#### DIRECTIONS FOR THIS TASK:
Reproduce the lines that run from the start of the records through the line containing "list Устав внутренней", including both ends.

#### Records from a collection:
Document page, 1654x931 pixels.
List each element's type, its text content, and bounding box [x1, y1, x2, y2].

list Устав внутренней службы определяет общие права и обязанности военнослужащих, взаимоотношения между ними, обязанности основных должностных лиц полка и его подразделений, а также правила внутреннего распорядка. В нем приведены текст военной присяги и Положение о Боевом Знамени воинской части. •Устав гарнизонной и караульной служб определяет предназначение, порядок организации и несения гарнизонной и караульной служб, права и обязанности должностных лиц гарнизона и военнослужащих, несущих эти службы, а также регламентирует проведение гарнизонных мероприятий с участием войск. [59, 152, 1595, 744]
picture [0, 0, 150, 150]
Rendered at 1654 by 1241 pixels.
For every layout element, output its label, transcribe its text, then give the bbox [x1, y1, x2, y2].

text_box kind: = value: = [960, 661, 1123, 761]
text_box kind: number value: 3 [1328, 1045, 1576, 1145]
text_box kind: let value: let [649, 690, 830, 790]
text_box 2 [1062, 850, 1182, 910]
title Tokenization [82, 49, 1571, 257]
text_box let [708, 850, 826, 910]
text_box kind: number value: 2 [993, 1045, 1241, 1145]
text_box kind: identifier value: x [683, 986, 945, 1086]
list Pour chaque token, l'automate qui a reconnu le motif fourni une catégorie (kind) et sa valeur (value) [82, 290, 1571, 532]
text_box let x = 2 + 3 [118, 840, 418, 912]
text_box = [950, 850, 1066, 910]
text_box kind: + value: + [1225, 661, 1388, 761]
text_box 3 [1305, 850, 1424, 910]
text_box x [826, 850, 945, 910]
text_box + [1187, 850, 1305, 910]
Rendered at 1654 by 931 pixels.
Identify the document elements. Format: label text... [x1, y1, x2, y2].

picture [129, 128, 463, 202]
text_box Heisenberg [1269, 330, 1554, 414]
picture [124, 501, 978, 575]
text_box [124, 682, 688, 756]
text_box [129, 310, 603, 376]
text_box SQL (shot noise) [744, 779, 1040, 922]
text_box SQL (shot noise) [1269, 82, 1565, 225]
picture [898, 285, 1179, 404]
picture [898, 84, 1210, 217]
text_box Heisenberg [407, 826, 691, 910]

#### WRITTEN ANSWER:
Document page, 1654x931 pixels.
List each element's type, its text content, and bounding box [x1, y1, x2, y2].

list Устав внутренней службы определяет общие права и обязанности военнослужащих, взаимоотношения между ними, обязанности основных должностных лиц полка и его подразделений, а также правила внутреннего распорядка. В нем приведены текст военной присяги и Положение о Боевом Знамени воинской части. •Устав гарнизонной и караульной служб определяет предназначение, порядок организации и несения гарнизонной и караульной служб, права и обязанности должностных лиц гарнизона и военнослужащих, несущих эти службы, а также регламентирует проведение гарнизонных мероприятий с участием войск. [59, 152, 1595, 744]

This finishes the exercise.